Administrators at the University of Vermont canceled an in-person event in late October featuring Palestinian poet Mohammed el-Kurd, after some students said he was antisemitic. El-Kurd could not be reached for comment.
The Anti-Defamation League, which tracks antisemitism, describes el-Kurd on its website as displaying a “troubling pattern of rhetoric and slander that ranges far beyond reasoned criticism of Israel.”
Lecture organizers rejected the charges of antisemitism. “The conflation of critics of Israel and anti-Zionism with antisemitism is false and used to curb academic freedom,” said Helen Scott, a professor involved in planning the event, adding that many of the lecture series board members are Jewish.
The university cited security reasons, but a university lawyer later acknowledged to faculty there were no threats to the venue or speaker, according to a video reviewed by The New York Times. The event was held online instead. University officials could not immediately be reached for comment.
“This is a climate where it’s OK to cancel a talk at the last minute by a prominent Palestinian poet,” said Scott, noting that three students of Palestinian descent who attended other colleges were shot in town last month. (Officials arrested a 48-year-old man in the shooting and were investigating whether it was a hate crime.) “What message does that send?”
William Youmans, an associate professor at George Washington University, where administrators this semester suspended the Students for Justice in Palestine chapter, said that while university officials’ tactics were sometimes chilling student activism, pressure from external forces — with doxxings and warnings to potential employers — were having greater consequences.
“In many ways, I feel like that strategy is a bit more effective at actually silencing,” said Youmans, who was a member of the SJP chapter at the University of California, Berkeley, in the early 2000s. “If administrators suppress speech, it backfires because they’re so clearly not supposed to be doing that.”

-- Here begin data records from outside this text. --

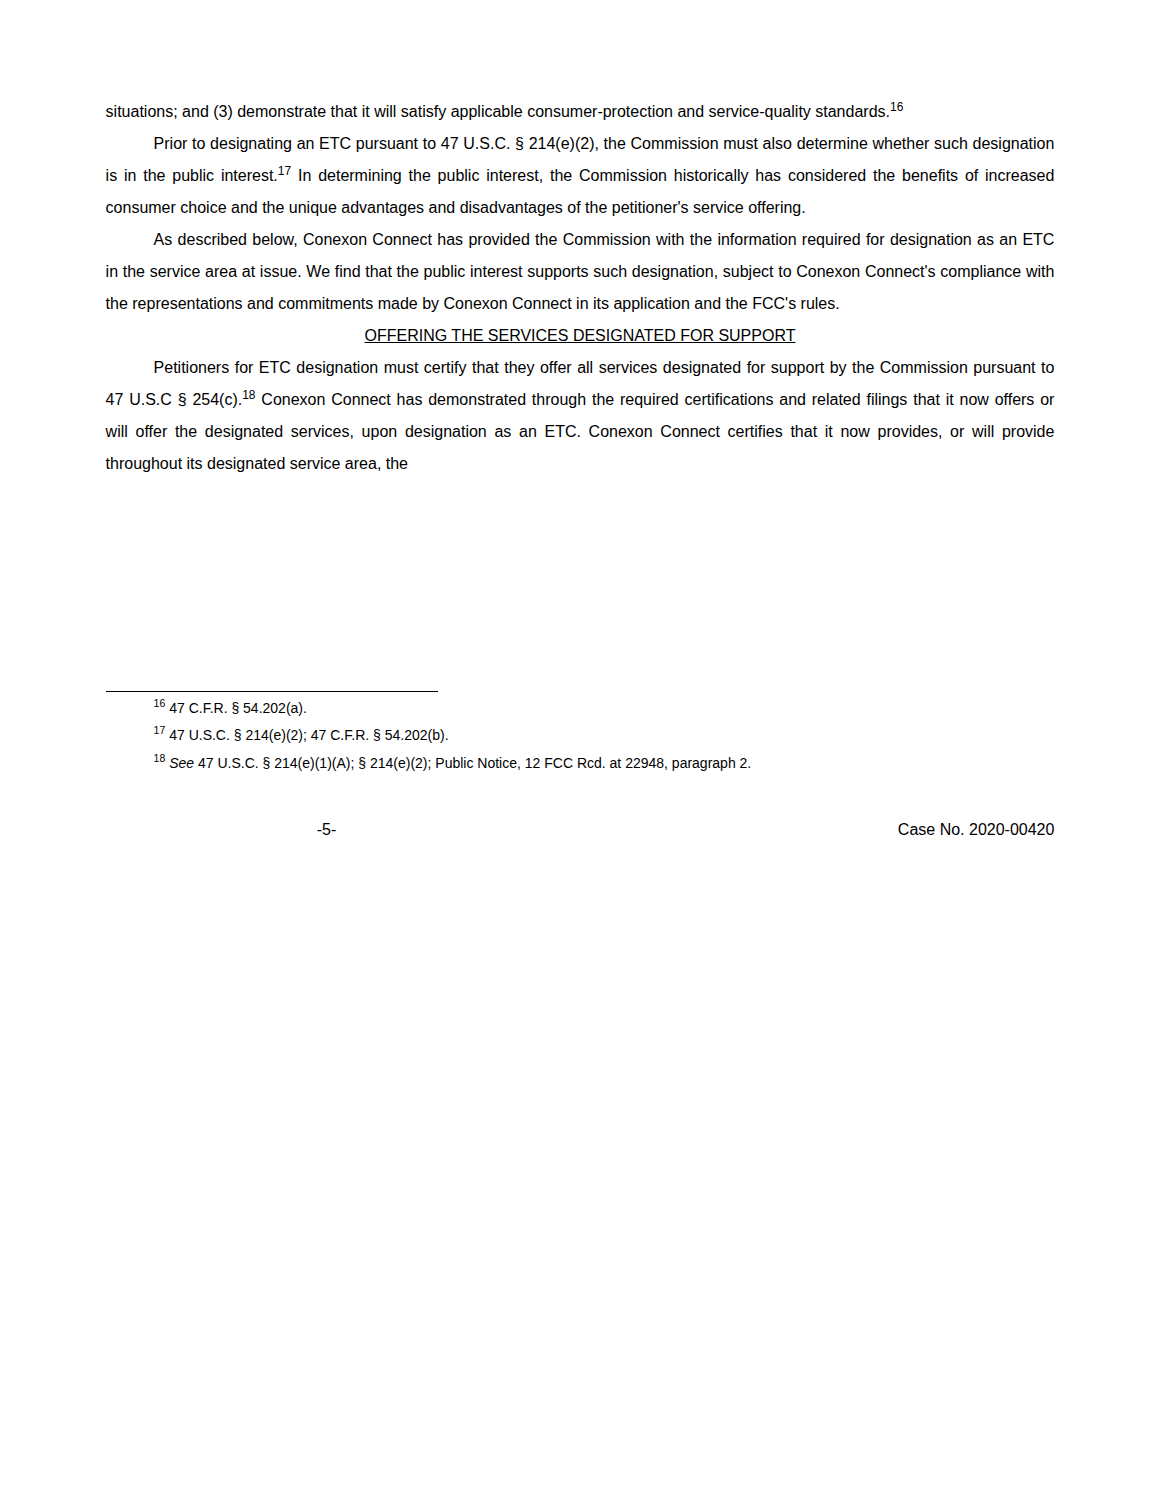situations; and (3) demonstrate that it will satisfy applicable consumer-protection and service-quality standards.16
Prior to designating an ETC pursuant to 47 U.S.C. § 214(e)(2), the Commission must also determine whether such designation is in the public interest.17 In determining the public interest, the Commission historically has considered the benefits of increased consumer choice and the unique advantages and disadvantages of the petitioner's service offering.
As described below, Conexon Connect has provided the Commission with the information required for designation as an ETC in the service area at issue. We find that the public interest supports such designation, subject to Conexon Connect's compliance with the representations and commitments made by Conexon Connect in its application and the FCC's rules.
OFFERING THE SERVICES DESIGNATED FOR SUPPORT
Petitioners for ETC designation must certify that they offer all services designated for support by the Commission pursuant to 47 U.S.C § 254(c).18 Conexon Connect has demonstrated through the required certifications and related filings that it now offers or will offer the designated services, upon designation as an ETC. Conexon Connect certifies that it now provides, or will provide throughout its designated service area, the
16 47 C.F.R. § 54.202(a).
17 47 U.S.C. § 214(e)(2); 47 C.F.R. § 54.202(b).
18 See 47 U.S.C. § 214(e)(1)(A); § 214(e)(2); Public Notice, 12 FCC Rcd. at 22948, paragraph 2.
-5- Case No. 2020-00420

But Youmans said the responses of universities still had consequences.
“Some of this is to signal, ‘Hey, we’re doing stuff,’” Youmans said. “The easiest thing to do is put out statements that please donors.” But, he added, “Of course, a lot of those have the informal effect of stigmatizing kinds of groups, stigmatizing kinds of speech.”
Scholars studying and writing about the Israeli-Palestinian conflict have always walked delicately, but the environment has deteriorated since Oct. 7, according to a biannual survey carried out last month. The survey, from the University of Maryland and George Washington University, found that 66% of respondents reported self-censoring on the Middle East in general, up from 57% in the fall of 2022.
Chisato Kimura, a 23-year-old-law student at Yale who is a member of Yalies4Palestine, said she has not been deterred and would continue to protest on behalf of Palestinians.
She said schools talk a lot about diversity “and love to plaster our faces on posters and promotional material” but need to accept that “if you have diverse faces on campuses, you’re also going to have diverse voices and opinion.”
At Harvard, an undergraduate student organizer with the school’s Palestine Solidarity Committee said students were worried about the consequences of speaking out for Palestinians. She did not want to be named out of fear for her physical safety and possible repercussions at the college. Worries over being disciplined by her school cause some students to think twice about speaking openly about their views in class, she said.
But ultimately, the student said, given the brutal deaths of thousands of civilians in Gaza, she feels there is no choice but to continue to protest and speak out on campus, whatever the consequences. The stakes in Gaza, she said, “are too great to be silent in a moment like this one.”